Interestingly, Vladek throws away his son's coat at the end of the chapter, behavior that stands in sharp contrast to his overwhelming compulsion to save. The best explanation for this seemingly uncharacteristic behavior lies in Vladek's reasons for saving. In discussions regarding his money and last testament (see, for example, Book I, Chapter 5), it becomes clear that Vladek wishes all of his money - hundreds of thousands of dollars saved over the forty years since the Holocaust - to be left to his son. His compulsive saving, then, reflects his desire for his son to live a good and prosperous life. Vladek is therefore offended by the sight of his son wearing an old and shabby coat, and he conspires to replace it with one that he thinks is better.
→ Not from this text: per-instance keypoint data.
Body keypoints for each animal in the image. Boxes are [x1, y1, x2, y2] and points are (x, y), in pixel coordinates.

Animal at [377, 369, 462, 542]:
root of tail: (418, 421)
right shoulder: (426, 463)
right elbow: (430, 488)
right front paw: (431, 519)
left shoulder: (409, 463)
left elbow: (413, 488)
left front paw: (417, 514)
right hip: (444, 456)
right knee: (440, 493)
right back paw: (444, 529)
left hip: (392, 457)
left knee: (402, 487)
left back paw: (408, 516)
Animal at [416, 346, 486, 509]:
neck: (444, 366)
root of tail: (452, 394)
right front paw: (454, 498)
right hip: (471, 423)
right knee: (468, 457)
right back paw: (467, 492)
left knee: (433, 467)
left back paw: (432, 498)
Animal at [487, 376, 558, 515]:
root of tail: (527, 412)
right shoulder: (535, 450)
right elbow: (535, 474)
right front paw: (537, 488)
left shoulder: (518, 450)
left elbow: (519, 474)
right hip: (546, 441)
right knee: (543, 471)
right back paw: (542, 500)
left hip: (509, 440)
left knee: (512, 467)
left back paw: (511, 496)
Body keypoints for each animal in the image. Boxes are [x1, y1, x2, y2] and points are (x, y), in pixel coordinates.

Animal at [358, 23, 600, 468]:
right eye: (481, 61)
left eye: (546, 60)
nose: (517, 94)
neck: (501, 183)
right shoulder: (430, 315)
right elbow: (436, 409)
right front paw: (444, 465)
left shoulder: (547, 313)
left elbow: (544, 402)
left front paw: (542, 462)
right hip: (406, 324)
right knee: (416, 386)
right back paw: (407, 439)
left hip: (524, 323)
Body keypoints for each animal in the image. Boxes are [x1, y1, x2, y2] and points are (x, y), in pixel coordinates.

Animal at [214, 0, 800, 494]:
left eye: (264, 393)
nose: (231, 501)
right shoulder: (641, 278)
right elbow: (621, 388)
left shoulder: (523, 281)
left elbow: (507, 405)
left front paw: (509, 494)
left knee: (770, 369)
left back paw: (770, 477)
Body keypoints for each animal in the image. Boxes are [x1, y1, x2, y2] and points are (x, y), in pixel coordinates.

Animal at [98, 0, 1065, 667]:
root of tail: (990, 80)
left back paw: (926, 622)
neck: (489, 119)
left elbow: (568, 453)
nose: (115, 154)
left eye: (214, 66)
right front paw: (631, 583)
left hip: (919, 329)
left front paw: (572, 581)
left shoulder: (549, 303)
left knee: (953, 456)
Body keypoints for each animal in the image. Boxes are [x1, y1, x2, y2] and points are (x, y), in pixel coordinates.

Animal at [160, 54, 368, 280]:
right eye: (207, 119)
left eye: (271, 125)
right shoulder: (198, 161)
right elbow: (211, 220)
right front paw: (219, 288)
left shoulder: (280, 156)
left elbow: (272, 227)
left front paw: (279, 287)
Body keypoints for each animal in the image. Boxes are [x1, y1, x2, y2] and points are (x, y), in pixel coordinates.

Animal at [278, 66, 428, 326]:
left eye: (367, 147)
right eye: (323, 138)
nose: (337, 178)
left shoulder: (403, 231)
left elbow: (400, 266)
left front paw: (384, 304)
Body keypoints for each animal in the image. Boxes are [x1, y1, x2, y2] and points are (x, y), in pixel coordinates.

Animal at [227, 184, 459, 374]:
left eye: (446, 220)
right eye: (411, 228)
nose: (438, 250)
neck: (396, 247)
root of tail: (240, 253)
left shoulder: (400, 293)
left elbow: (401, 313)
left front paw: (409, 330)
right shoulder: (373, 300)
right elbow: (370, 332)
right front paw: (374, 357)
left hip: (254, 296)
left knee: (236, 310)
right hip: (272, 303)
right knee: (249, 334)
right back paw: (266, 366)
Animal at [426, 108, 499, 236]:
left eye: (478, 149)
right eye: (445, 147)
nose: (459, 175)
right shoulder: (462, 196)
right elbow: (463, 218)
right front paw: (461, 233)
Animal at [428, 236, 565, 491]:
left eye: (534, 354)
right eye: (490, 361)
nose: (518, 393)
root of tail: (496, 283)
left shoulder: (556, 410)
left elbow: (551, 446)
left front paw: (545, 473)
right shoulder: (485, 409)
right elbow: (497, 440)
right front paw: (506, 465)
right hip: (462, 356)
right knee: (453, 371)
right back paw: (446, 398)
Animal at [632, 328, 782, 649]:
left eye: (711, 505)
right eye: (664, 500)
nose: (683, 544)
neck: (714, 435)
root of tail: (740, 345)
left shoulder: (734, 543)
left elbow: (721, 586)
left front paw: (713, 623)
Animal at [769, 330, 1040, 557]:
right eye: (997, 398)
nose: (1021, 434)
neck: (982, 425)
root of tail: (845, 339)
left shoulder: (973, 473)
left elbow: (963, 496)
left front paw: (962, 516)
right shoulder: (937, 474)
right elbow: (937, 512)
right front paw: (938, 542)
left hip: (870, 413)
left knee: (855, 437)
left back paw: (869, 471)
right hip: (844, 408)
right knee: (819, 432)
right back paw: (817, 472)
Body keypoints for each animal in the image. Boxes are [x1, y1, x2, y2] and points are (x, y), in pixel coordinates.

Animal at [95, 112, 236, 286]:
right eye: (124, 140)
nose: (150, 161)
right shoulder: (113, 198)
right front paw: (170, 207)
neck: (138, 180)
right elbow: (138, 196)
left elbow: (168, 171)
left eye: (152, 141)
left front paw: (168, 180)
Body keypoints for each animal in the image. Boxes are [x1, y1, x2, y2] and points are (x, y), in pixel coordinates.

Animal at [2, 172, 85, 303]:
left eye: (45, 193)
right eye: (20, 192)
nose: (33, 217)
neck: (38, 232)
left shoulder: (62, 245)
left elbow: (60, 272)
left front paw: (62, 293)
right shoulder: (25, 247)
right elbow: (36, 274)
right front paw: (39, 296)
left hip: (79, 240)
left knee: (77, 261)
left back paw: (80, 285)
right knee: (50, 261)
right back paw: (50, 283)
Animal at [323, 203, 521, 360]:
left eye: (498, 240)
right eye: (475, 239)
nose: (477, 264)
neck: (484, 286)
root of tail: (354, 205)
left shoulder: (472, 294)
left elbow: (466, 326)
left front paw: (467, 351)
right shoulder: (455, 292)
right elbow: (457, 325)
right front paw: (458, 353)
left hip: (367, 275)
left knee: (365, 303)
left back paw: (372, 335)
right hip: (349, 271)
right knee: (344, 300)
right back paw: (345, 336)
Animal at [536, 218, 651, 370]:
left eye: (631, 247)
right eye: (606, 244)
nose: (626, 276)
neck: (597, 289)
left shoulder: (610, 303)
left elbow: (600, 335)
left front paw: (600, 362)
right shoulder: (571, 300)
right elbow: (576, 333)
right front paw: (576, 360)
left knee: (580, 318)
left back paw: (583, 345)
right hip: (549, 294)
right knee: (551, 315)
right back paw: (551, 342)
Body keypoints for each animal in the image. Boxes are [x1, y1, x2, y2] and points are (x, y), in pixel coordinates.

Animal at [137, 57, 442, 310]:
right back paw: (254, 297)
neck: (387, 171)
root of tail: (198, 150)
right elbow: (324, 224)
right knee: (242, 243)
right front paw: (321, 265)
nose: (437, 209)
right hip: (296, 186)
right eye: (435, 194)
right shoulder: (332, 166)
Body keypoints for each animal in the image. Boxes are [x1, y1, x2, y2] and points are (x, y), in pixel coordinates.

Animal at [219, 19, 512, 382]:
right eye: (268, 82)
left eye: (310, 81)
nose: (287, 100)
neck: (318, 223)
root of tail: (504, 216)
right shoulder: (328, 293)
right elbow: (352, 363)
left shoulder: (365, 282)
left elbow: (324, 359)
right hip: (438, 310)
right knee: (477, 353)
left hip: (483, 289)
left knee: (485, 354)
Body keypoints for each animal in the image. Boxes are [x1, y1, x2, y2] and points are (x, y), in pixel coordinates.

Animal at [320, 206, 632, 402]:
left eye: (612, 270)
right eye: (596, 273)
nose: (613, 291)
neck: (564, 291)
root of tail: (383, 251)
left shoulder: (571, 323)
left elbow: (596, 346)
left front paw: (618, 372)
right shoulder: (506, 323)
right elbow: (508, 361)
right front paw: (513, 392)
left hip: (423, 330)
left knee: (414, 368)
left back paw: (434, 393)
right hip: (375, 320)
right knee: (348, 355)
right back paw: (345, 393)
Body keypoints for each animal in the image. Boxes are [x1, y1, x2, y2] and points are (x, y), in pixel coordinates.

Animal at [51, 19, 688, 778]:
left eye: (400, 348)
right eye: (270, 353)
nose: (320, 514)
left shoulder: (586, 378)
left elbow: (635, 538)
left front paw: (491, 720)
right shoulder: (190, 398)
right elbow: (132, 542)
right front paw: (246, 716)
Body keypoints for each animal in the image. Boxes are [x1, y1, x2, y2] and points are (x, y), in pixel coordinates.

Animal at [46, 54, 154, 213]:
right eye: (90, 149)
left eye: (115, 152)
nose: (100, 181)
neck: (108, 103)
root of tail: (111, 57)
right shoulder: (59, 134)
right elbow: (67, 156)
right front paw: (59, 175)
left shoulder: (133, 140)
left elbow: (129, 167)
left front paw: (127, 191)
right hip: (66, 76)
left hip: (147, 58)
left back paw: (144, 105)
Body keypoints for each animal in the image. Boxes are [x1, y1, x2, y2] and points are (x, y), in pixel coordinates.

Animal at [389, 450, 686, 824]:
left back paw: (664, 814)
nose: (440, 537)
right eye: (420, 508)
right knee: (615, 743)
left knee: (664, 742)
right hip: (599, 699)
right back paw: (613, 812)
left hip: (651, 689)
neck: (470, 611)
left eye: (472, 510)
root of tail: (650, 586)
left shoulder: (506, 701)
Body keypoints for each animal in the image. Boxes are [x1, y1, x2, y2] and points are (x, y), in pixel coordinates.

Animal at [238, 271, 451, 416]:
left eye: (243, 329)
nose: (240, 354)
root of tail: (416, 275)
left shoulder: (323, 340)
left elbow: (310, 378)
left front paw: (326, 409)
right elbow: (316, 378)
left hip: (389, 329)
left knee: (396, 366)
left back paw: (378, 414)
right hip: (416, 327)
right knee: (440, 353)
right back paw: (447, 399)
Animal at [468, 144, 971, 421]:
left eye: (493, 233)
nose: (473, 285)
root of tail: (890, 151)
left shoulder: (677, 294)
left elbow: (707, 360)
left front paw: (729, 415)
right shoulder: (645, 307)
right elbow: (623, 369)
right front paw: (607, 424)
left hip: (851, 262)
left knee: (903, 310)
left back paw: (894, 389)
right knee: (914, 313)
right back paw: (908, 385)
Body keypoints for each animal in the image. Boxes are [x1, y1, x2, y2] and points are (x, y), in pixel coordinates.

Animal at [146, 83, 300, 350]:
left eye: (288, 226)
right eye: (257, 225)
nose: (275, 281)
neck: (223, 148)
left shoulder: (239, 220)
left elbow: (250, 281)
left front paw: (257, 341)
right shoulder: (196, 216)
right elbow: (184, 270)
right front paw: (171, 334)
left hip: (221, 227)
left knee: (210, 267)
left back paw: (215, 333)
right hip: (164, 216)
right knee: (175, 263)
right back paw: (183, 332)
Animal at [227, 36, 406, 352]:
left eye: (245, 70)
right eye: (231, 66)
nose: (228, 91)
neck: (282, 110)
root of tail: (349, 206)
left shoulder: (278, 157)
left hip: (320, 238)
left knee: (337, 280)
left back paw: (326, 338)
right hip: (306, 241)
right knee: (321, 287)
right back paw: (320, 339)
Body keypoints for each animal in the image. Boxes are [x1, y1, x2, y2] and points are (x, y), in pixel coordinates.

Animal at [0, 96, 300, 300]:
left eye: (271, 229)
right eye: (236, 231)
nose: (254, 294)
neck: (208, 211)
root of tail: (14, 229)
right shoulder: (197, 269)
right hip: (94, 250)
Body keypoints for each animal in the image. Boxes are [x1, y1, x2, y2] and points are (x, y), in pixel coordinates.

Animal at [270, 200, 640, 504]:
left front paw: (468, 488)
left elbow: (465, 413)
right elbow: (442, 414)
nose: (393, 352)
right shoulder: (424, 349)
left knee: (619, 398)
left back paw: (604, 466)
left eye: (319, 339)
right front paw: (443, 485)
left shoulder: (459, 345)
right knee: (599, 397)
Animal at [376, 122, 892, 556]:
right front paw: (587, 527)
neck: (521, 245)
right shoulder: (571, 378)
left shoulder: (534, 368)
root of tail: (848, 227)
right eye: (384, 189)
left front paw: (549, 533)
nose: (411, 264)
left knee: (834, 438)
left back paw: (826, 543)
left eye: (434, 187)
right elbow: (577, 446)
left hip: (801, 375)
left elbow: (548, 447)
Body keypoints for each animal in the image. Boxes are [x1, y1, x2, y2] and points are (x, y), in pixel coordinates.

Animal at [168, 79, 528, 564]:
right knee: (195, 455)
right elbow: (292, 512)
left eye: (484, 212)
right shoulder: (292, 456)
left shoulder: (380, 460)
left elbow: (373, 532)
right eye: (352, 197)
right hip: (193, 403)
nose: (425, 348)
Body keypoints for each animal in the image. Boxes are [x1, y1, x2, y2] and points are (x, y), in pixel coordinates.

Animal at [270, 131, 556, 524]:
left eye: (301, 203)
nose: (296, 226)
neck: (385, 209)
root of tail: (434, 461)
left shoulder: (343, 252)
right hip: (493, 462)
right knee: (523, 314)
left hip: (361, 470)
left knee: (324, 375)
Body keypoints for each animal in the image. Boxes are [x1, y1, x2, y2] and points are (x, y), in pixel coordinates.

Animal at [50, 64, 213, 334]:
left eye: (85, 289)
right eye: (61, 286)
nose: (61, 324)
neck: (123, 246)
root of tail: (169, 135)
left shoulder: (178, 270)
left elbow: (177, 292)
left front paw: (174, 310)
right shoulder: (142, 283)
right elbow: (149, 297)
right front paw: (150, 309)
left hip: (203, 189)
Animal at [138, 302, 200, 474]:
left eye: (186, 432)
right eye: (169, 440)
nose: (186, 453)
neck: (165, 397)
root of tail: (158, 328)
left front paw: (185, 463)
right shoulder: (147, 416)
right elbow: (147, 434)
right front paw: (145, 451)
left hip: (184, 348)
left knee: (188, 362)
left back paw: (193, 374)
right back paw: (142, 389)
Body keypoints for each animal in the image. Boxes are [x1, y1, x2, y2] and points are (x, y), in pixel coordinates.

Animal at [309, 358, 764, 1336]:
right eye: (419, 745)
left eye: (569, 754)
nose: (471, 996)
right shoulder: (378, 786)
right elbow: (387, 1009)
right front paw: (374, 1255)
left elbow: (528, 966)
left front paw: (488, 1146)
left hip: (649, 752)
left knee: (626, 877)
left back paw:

Chapter 3 also elaborates on the book's discussions of race and class. When Vladek boards a train from Lublin back to Sosnowiec, he is drawn wearing the mask of a pig, signifying that he is hiding his Jewish identity by pretending to be Polish. This concept of masks will appear again throughout the novel in similar fashion, as the Nazis begin to systematically exterminate the Jews, and Vladek and Anja are forced to go into hiding. The ease with which Vladek is able to assume the identity of a non-Jewish Pole is striking, considering the extremes of the Nazi racial stereotypes, and the incident highlights the irrationality of classifying people based on race. The role of masks is expanded later on in Maus, during the meta-narrative that begins Chapter 2 of Book II, in which all characters are portrayed as humans with animal masks. In this meta-narrative, the author suggests that race and nationality are only man-made classifications and that underneath these masks, we are all more alike than we are different.
Chapter 3 also includes Vladek's first - and only - mention of the Jewish religion within the pages of the story (with the exception of the "Prisoner on the Hell Planet" comic in Chapter 5 of Book I). Up until this point, the classification of Vladek, Art, and their friends and family as "Jews" is taken for granted and made concrete through their representation as mice, but the classification of "Jewish" seems to define a set of racial and cultural factors more than anything else. The Jewish religion is rarely mentioned. Freezing and starving within the confines of the prisoner of war camp, however, Vladek prayed every day.
Also in the camp, Vladek dreams of his grandfather, who tells him that he will be released on Parshas Truma, a week of the year corresponding to a specific section of the Torah. The day of Parshas Truma assumes a special significance to Vladek for the remainder of his life. However, he does not mention his religious faith again within the pages of Maus. The only other overt reference to religion occurs in Chapter 5 within the pages of the short "Prisoner on the Hell Planet" comic. Here, Vladek is shown praying in Hebrew over the casket of his dead wife. Vladek's religion manifests itself only in times of extreme stress and peril, and does not seem to play much of a role in his daily life. It is possible that Vladek's feelings towards the Jewish religion have been deeply affected by both the Holocaust and the death of his wife.
Significantly, while Vladek's father says he is religious, Art is not. He does not know the meaning of "Parshas Truma", for example. And later on, during the "Prisoner on the Hell Planet" comic, he recites from the Tibetan Book of the Dead during his mother's funeral, rather than from the Torah. This indicates a break in the transmission of religious faith from generation to generation.